Dataset excerpts
━━━━━━━━━━━━━━━━
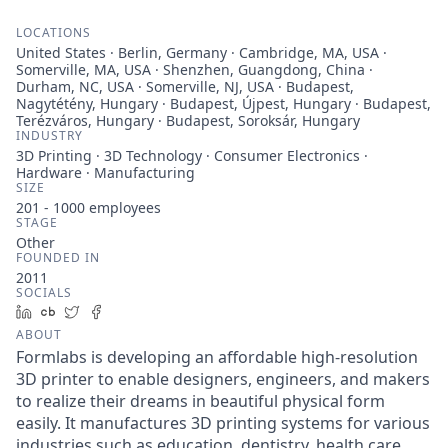
LOCATIONS
United States · Berlin, Germany · Cambridge, MA, USA ·
Somerville, MA, USA · Shenzhen, Guangdong, China ·
Durham, NC, USA · Somerville, NJ, USA · Budapest,
Nagytétény, Hungary · Budapest, Újpest, Hungary · Budapest,
Terézváros, Hungary · Budapest, Soroksár, Hungary
INDUSTRY
3D Printing · 3D Technology · Consumer Electronics ·
Hardware · Manufacturing
SIZE
201 - 1000
employees
STAGE
Other
FOUNDED IN
2011
SOCIALS
LinkedIn
Crunchbase
Twitter
Facebook
ABOUT
Formlabs is developing an affordable high-resolution
3D printer to enable designers, engineers, and makers
to realize their dreams in beautiful physical form
easily. It manufactures 3D printing systems for various
industries such as education, dentistry, health care,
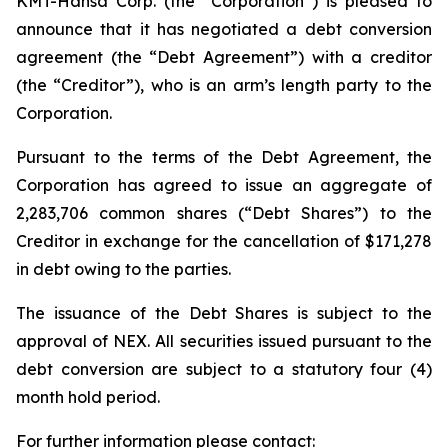
KMT-Hansa Corp. (the “Corporation”) is pleased to
announce that it has negotiated a debt conversion
agreement (the “Debt Agreement”) with a creditor
(the “Creditor”), who is an arm’s length party to the
Corporation.
Pursuant to the terms of the Debt Agreement, the
Corporation has agreed to issue an aggregate of
2,283,706 common shares (“Debt Shares”) to the
Creditor in exchange for the cancellation of $171,278
in debt owing to the parties.
The issuance of the Debt Shares is subject to the
approval of NEX. All securities issued pursuant to the
debt conversion are subject to a statutory four (4)
month hold period.
For further information please contact:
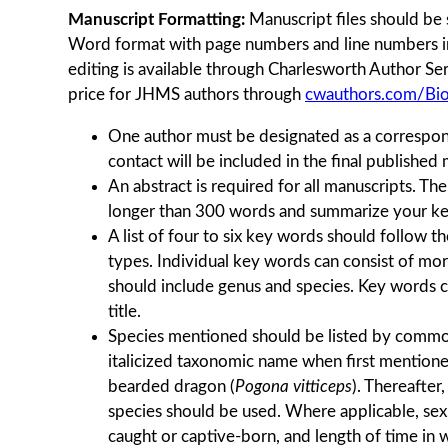
Manuscript Formatting:
Manuscript ﬁles should be 
Word format with page numbers and line numbers in
editing is available through Charlesworth Author Se
price for JHMS authors through
cwauthors.com/Bi
One author must be designated as a correspon
contact will be included in the final published
An abstract is required for all manuscripts. Th
longer than 300 words and summarize your ke
A list of four to six key words should follow the
types. Individual key words can consist of mo
should include genus and species. Key words c
title.
Species mentioned should be listed by comm
italicized taxonomic name when first mentioned 
bearded dragon (
Pogona vitticeps
). Thereafte
species should be used. Where applicable, sex
caught or captive-born, and length of time in w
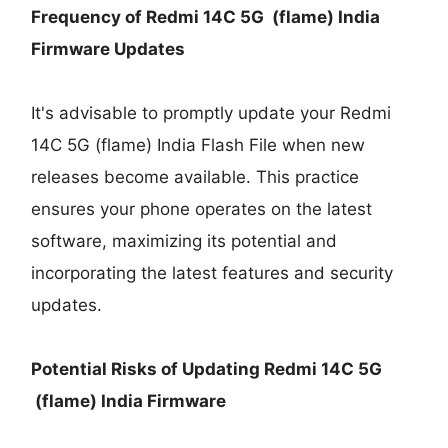
Frequency of Redmi 14C 5G (flame) India
Firmware Updates
It's advisable to promptly update your Redmi
14C 5G (flame) India Flash File when new
releases become available. This practice
ensures your phone operates on the latest
software, maximizing its potential and
incorporating the latest features and security
updates.
Potential Risks of Updating Redmi 14C 5G
(flame) India Firmware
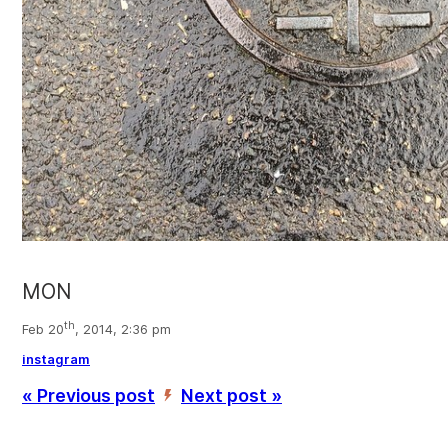
MON
th
Feb 20
, 2014, 2:36 pm
instagram
« Previous post
Next post »
’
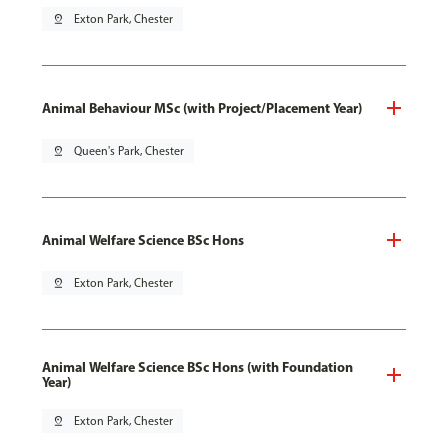
pin_drop
Exton Park, Chester
Animal Behaviour MSc (with Project/Placement Year)
pin_drop
Queen's Park, Chester
Animal Welfare Science BSc Hons
pin_drop
Exton Park, Chester
Animal Welfare Science BSc Hons (with Foundation
Year)
pin_drop
Exton Park, Chester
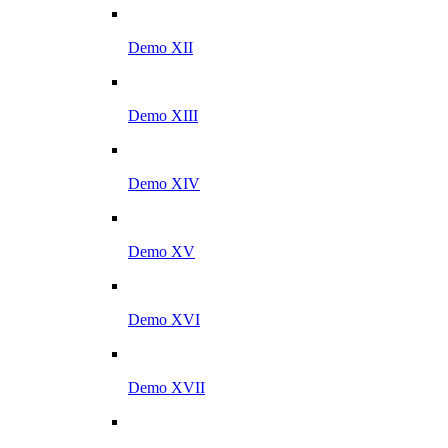
Demo XII
Demo XIII
Demo XIV
Demo XV
Demo XVI
Demo XVII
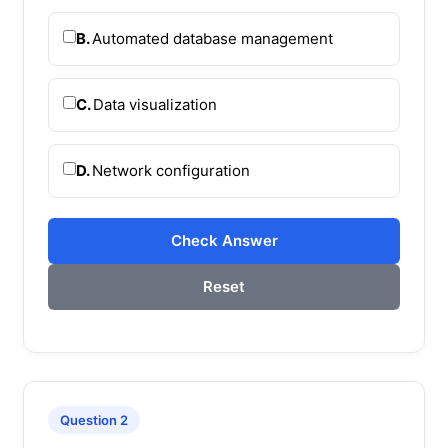
B.
Automated database management
C.
Data visualization
D.
Network configuration
Check Answer
Reset
Question 2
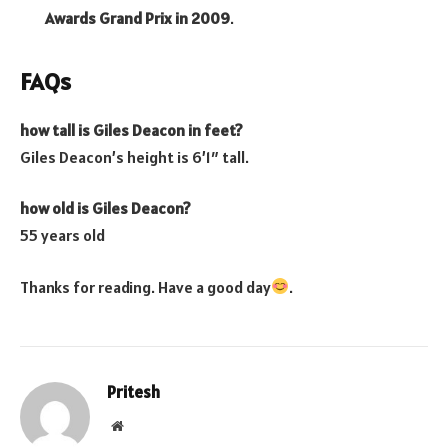
Awards Grand Prix in 2009
.
FAQs
how tall is Giles Deacon in feet?
Giles Deacon’s height is 6’1″ tall.
how old is Giles Deacon?
55 years old
Thanks for reading. Have a good day
.
Pritesh
Website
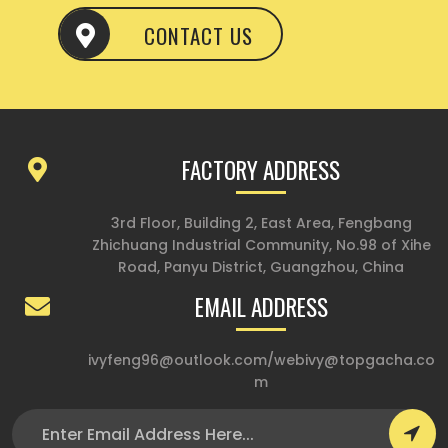
CONTACT US
FACTORY ADDRESS
3rd Floor, Building 2, East Area, Fengbang
Zhichuang Industrial Community, No.98 of Xihe
Road, Panyu District, Guangzhou, China
EMAIL ADDRESS
ivyfeng96@outlook.com
/
webivy@topgacha.co
m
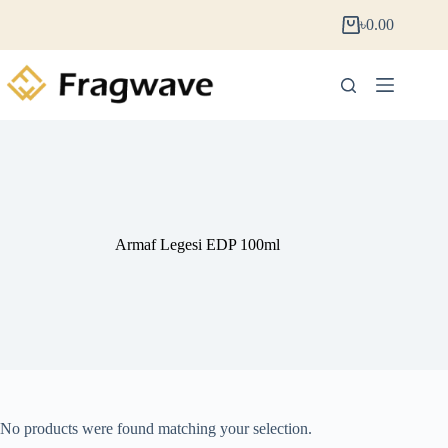
৳
0.00
Armaf Legesi EDP 100ml
No products were found matching your selection.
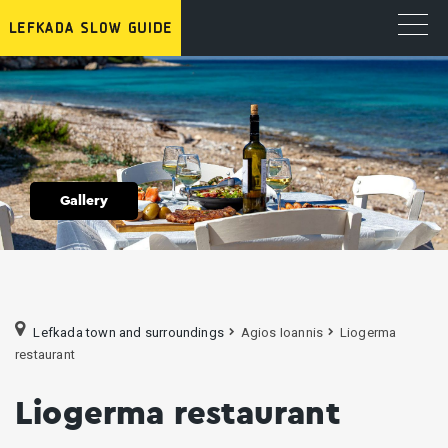
Gallery
Lefkada town and surroundings
Agios Ioannis
Liogerma
restaurant
Liogerma restaurant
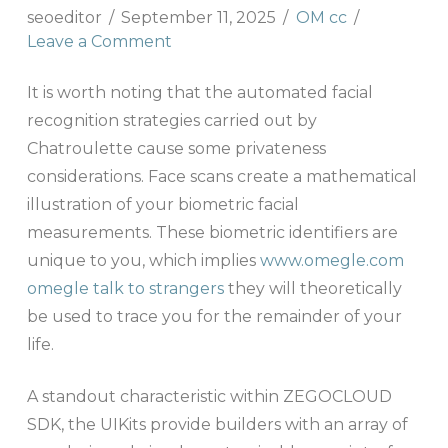
seoeditor
September 11, 2025
OM cc
Leave a Comment
It is worth noting that the automated facial
recognition strategies carried out by
Chatroulette cause some privateness
considerations. Face scans create a mathematical
illustration of your biometric facial
measurements. These biometric identifiers are
unique to you, which implies
www.omegle.com
omegle talk to strangers
they will theoretically
be used to trace you for the remainder of your
life.
A standout characteristic within ZEGOCLOUD
SDK, the UIKits provide builders with an array of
━━━━━━━━━━━━━━━━
Exercise: Please reproduce the text of all the records above word for word, leaving out the pictures.

Exercise response:
LOCATIONS
United States · Berlin, Germany · Cambridge, MA, USA ·
Somerville, MA, USA · Shenzhen, Guangdong, China ·
Durham, NC, USA · Somerville, NJ, USA · Budapest,
Nagytétény, Hungary · Budapest, Újpest, Hungary · Budapest,
Terézváros, Hungary · Budapest, Soroksár, Hungary
INDUSTRY
3D Printing · 3D Technology · Consumer Electronics ·
Hardware · Manufacturing
SIZE
201 - 1000
employees
STAGE
Other
FOUNDED IN
2011
SOCIALS
LinkedIn
Crunchbase
Twitter
Facebook
ABOUT
Formlabs is developing an affordable high-resolution
3D printer to enable designers, engineers, and makers
to realize their dreams in beautiful physical form
easily. It manufactures 3D printing systems for various
industries such as education, dentistry, health care,
KMT-Hansa Corp. (the “Corporation”) is pleased to
announce that it has negotiated a debt conversion
agreement (the “Debt Agreement”) with a creditor
(the “Creditor”), who is an arm’s length party to the
Corporation.
Pursuant to the terms of the Debt Agreement, the
Corporation has agreed to issue an aggregate of
2,283,706 common shares (“Debt Shares”) to the
Creditor in exchange for the cancellation of $171,278
in debt owing to the parties.
The issuance of the Debt Shares is subject to the
approval of NEX. All securities issued pursuant to the
debt conversion are subject to a statutory four (4)
month hold period.
For further information please contact:
Manuscript Formatting:
Manuscript ﬁles should be 
Word format with page numbers and line numbers in
editing is available through Charlesworth Author Se
price for JHMS authors through
cwauthors.com/Bi
One author must be designated as a correspon
contact will be included in the final published
An abstract is required for all manuscripts. Th
longer than 300 words and summarize your ke
A list of four to six key words should follow the
types. Individual key words can consist of mo
should include genus and species. Key words c
title.
Species mentioned should be listed by comm
italicized taxonomic name when first mentioned 
bearded dragon (
Pogona vitticeps
). Thereafte
species should be used. Where applicable, sex
caught or captive-born, and length of time in w
Frequency of Redmi 14C 5G (flame) India
Firmware Updates
It's advisable to promptly update your Redmi
14C 5G (flame) India Flash File when new
releases become available. This practice
ensures your phone operates on the latest
software, maximizing its potential and
incorporating the latest features and security
updates.
Potential Risks of Updating Redmi 14C 5G
(flame) India Firmware
MON
th
Feb 20
, 2014, 2:36 pm
instagram
« Previous post
Next post »
’
pin_drop
Exton Park, Chester
Animal Behaviour MSc (with Project/Placement Year)
pin_drop
Queen's Park, Chester
Animal Welfare Science BSc Hons
pin_drop
Exton Park, Chester
Animal Welfare Science BSc Hons (with Foundation
Year)
pin_drop
Exton Park, Chester
Demo XII
Demo XIII
Demo XIV
Demo XV
Demo XVI
Demo XVII
B.
Automated database management
C.
Data visualization
D.
Network configuration
Check Answer
Reset
Question 2
Awards Grand Prix in 2009
.
FAQs
how tall is Giles Deacon in feet?
Giles Deacon’s height is 6’1″ tall.
how old is Giles Deacon?
55 years old
Thanks for reading. Have a good day
.
Pritesh
Website
CONTACT US
FACTORY ADDRESS
3rd Floor, Building 2, East Area, Fengbang
Zhichuang Industrial Community, No.98 of Xihe
Road, Panyu District, Guangzhou, China
EMAIL ADDRESS
ivyfeng96@outlook.com
/
webivy@topgacha.co
m
৳
0.00
Armaf Legesi EDP 100ml
No products were found matching your selection.
Gallery
Lefkada town and surroundings
Agios Ioannis
Liogerma
restaurant
Liogerma restaurant
seoeditor
September 11, 2025
OM cc
Leave a Comment
It is worth noting that the automated facial
recognition strategies carried out by
Chatroulette cause some privateness
considerations. Face scans create a mathematical
illustration of your biometric facial
measurements. These biometric identifiers are
unique to you, which implies
www.omegle.com
omegle talk to strangers
they will theoretically
be used to trace you for the remainder of your
life.
A standout characteristic within ZEGOCLOUD
SDK, the UIKits provide builders with an array of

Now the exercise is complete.